Each line below must be transcribed exactly, and no picture may appear in the transcription.
Supplied material START
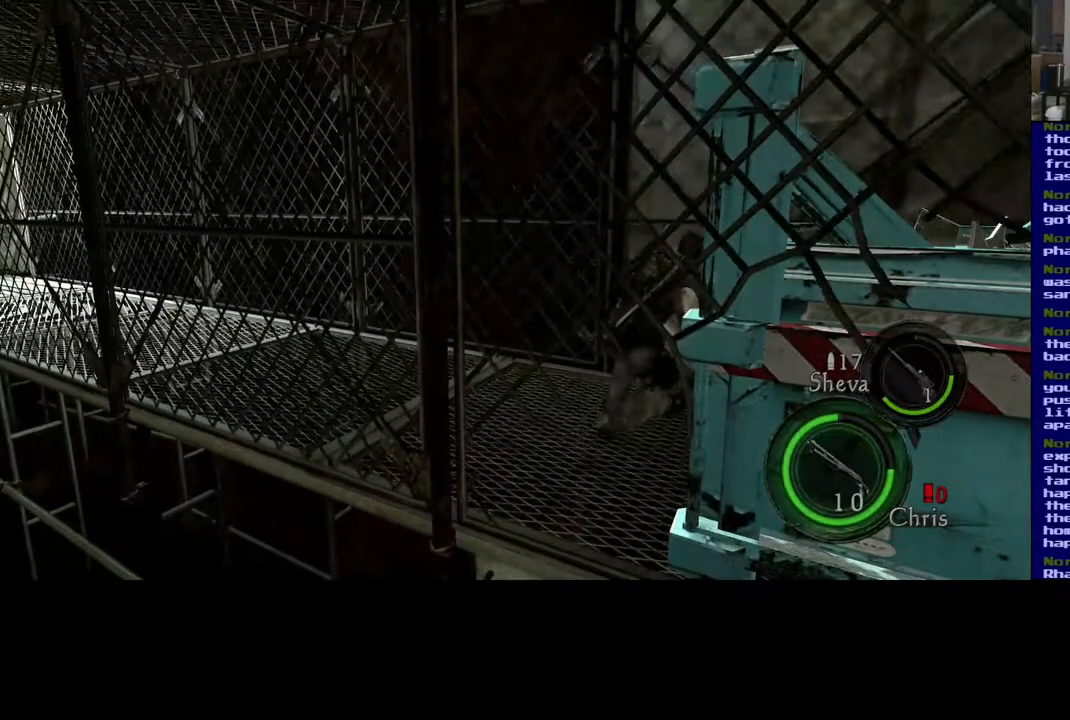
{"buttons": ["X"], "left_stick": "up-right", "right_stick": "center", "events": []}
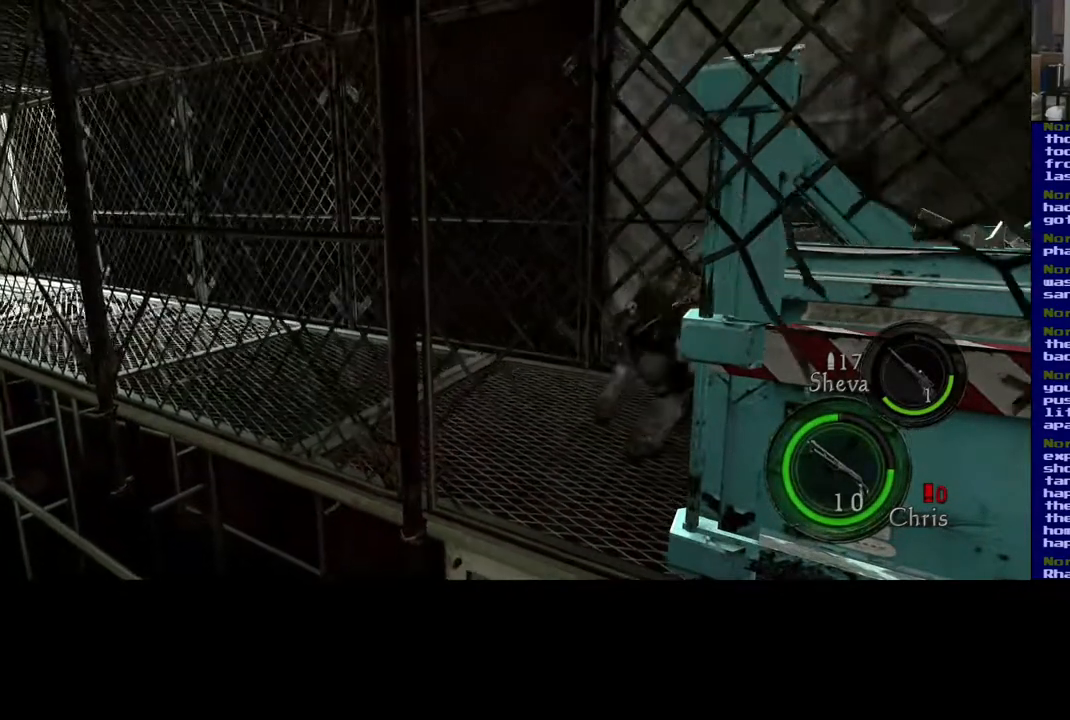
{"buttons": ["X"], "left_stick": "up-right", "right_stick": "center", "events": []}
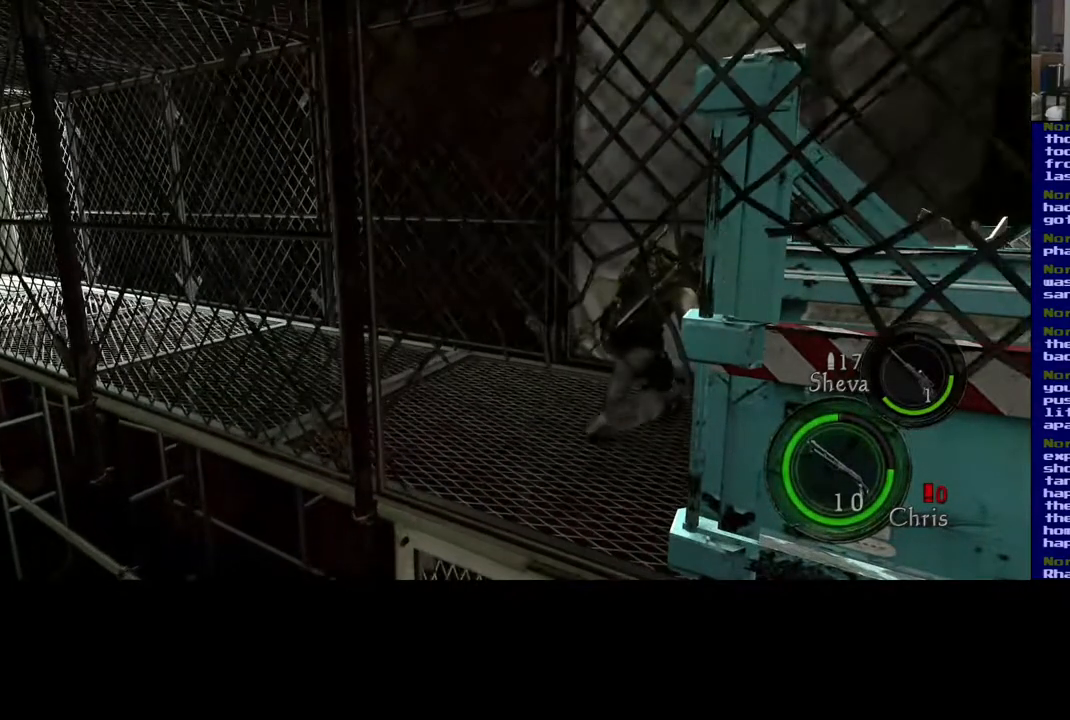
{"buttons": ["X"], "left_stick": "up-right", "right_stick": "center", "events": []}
Supplied material END
### Written response
{"buttons": ["X"], "left_stick": "up-right", "right_stick": "center", "events": []}
{"buttons": ["X"], "left_stick": "up-right", "right_stick": "center", "events": []}
{"buttons": ["X"], "left_stick": "up-right", "right_stick": "center", "events": []}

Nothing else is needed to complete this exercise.